Last edited by gerrb; 05-30-12 at 11:11 AM.
#713
Taking the advice of Omar , decided to check clearances inside the trunk. It is indeed a very tight fit in there if you use -10an straight bulkhead with a 90 degree end hose. You can connect the 90 degree end hose but need to wiggle that tank around which you don't want to do everytime you connect/disconnect it . So the best will be to use a -10 an 90 degree bulkhead so you can just use an ordinary -10an end hose to connect the line to the bulkhead.
Very tight fit / little space ... as seen in the pictures
Very tight fit / little space ... as seen in the pictures
#714
I believe there are more benefits in keeping the charcoal canister than having a cleaner engine bay look.

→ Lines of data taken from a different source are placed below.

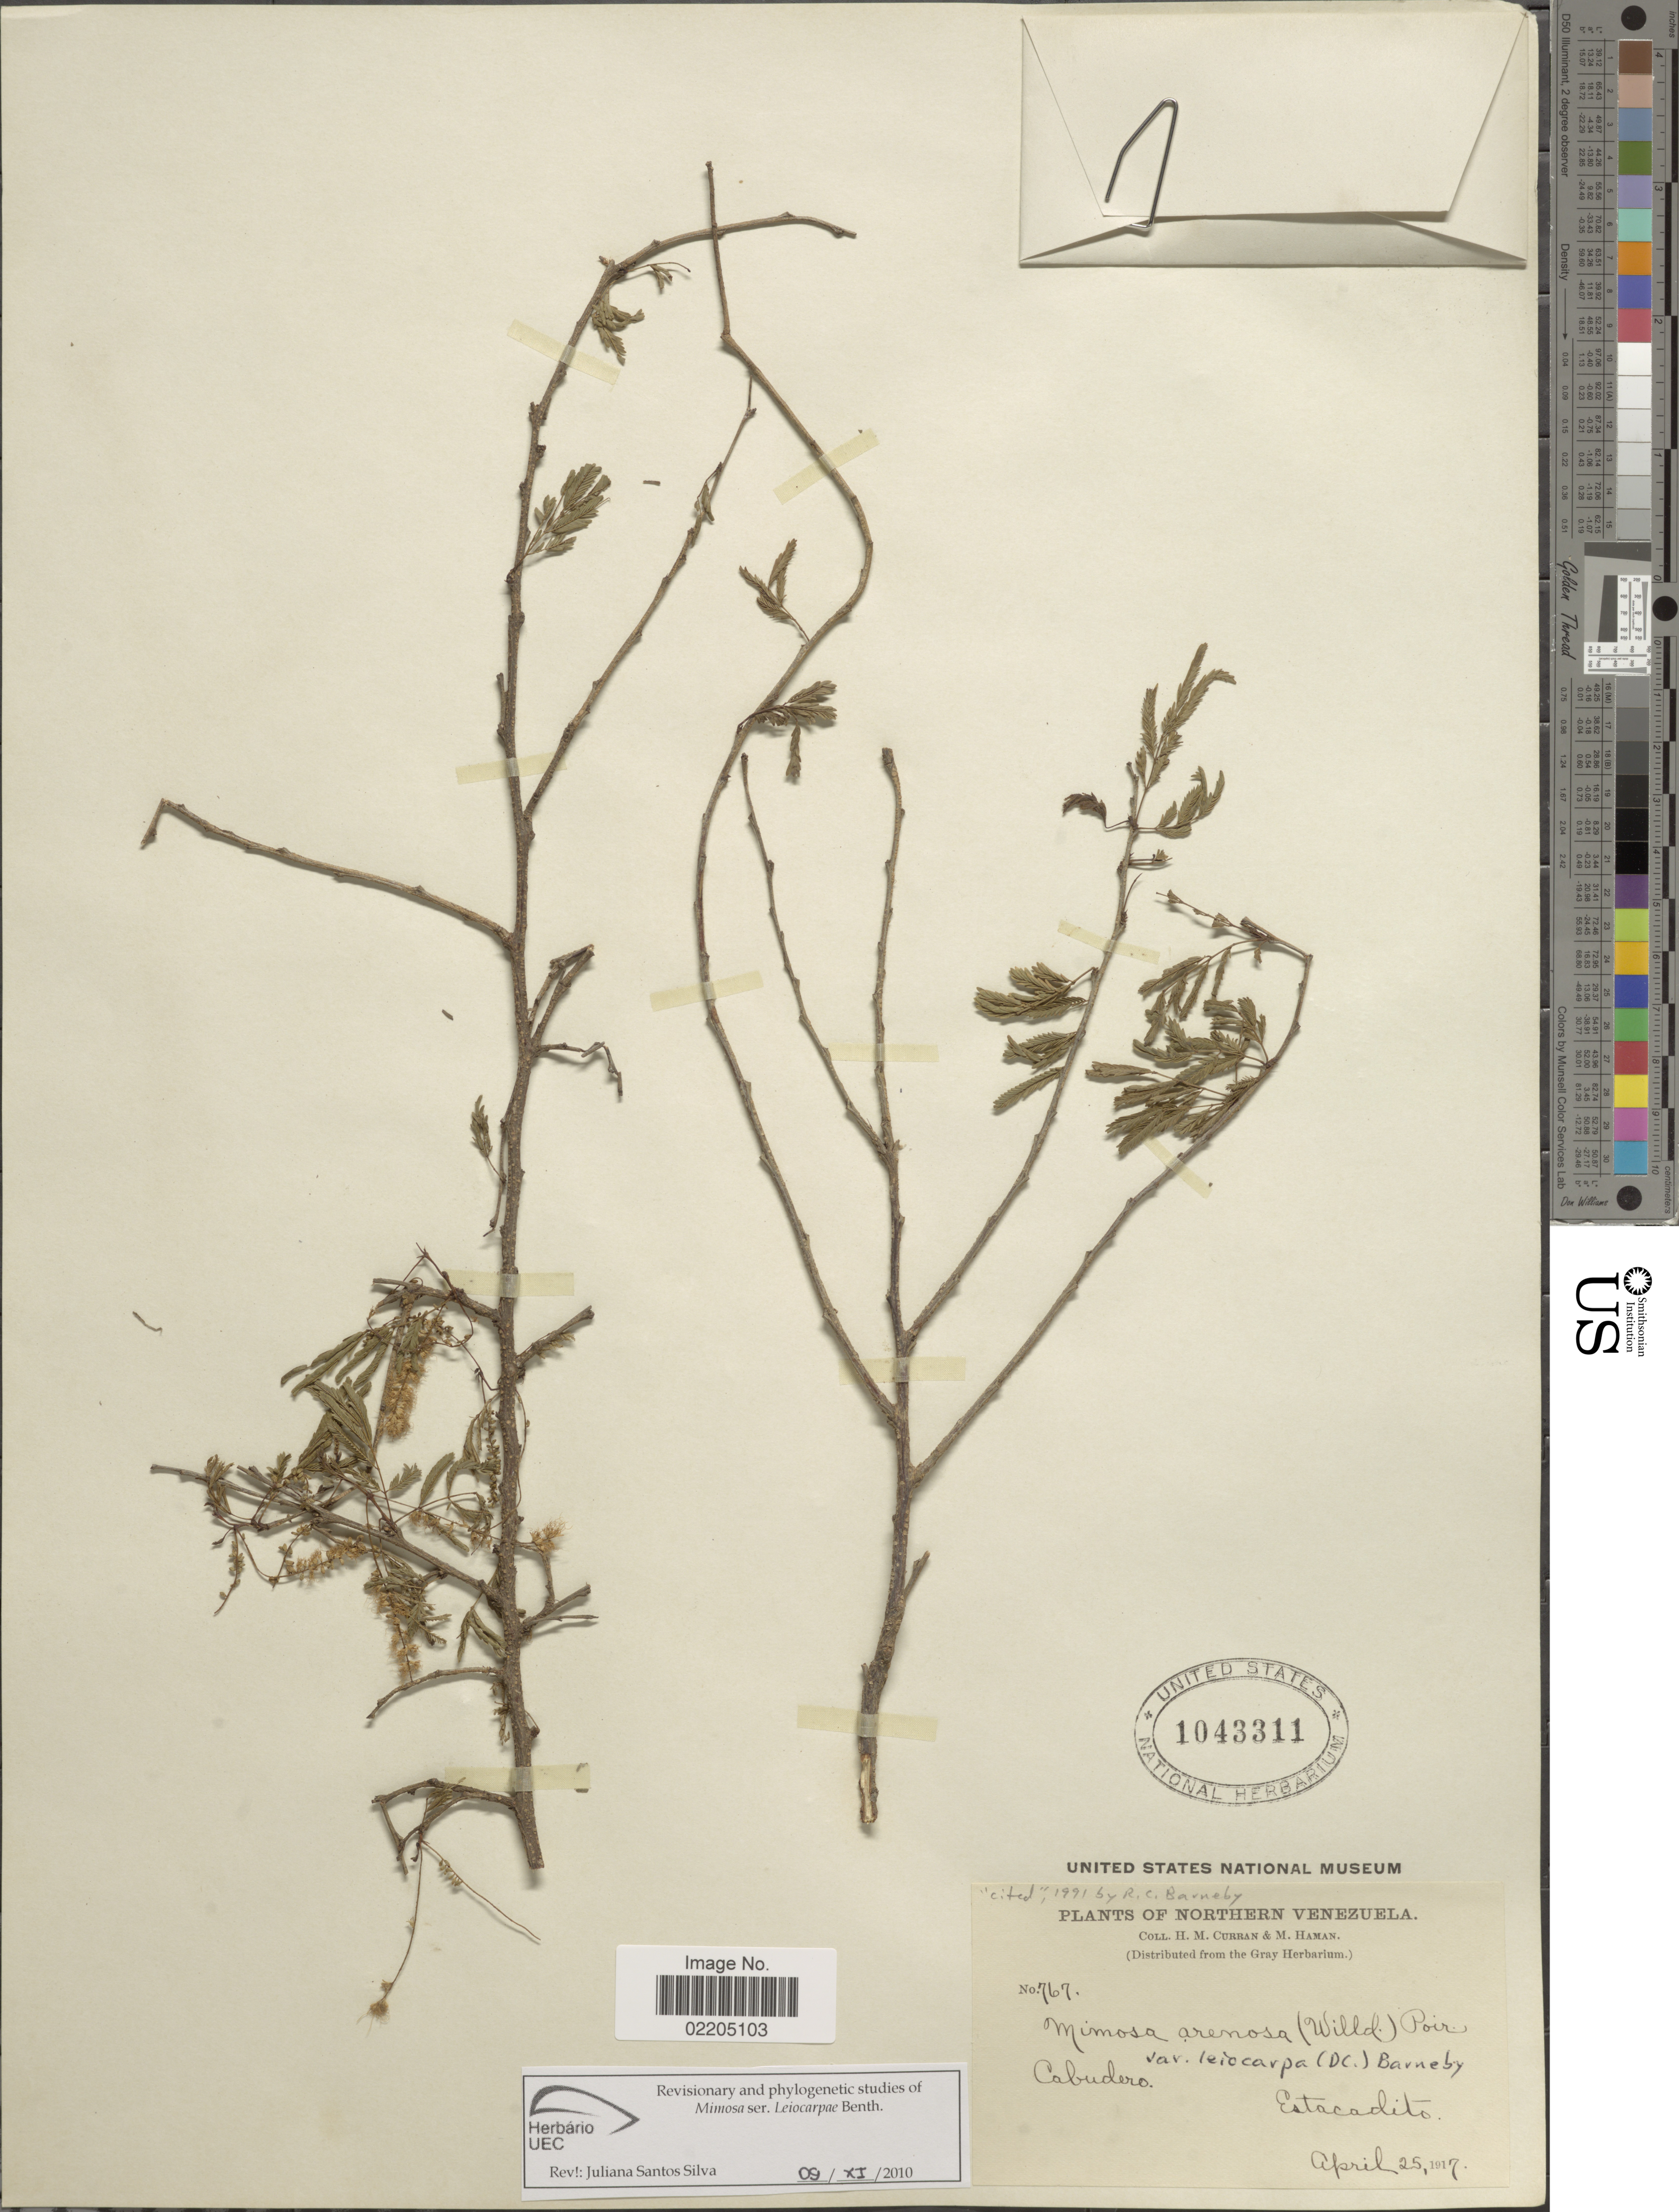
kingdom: Plantae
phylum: Tracheophyta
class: Magnoliopsida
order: Fabales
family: Fabaceae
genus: Mimosa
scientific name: Mimosa arenosa var. leiocarpa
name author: (DC.) Barneby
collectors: H. M. Curran & M. Haman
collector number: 767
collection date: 1917-04-25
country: Venezuela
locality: Northern Venezuela, Cabudero, Estacadito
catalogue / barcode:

It at least absorb fuel vapors. My wife and family visitors at times complain of fuel smell inside the house which is emanating from the garage I believe whenever I have my two supras inside the garage.
So , I decided to be consistent with the flat black look I want on the engine bay, decided to paint the canister and its holder
So , I decided to be consistent with the flat black look I want on the engine bay, decided to paint the canister and its holder
Last edited by gerrb; 05-31-12 at 08:08 AM.
#716
Anybody here have used teflon wires gauge 10 for the internal fuel pumps ? Were can you get them by the foot at a good price ? Like I need 5 feet of black and 5 feet of red. Freaking local auto supplies don't have them. I need to wire my 3 x TT Denso pumps and need teflon wires gauge 10 so they are alcohol friendly. The cheapest I saw online is 25 feet for $92 for one color and I don't need all that . Spending $184 is just too much.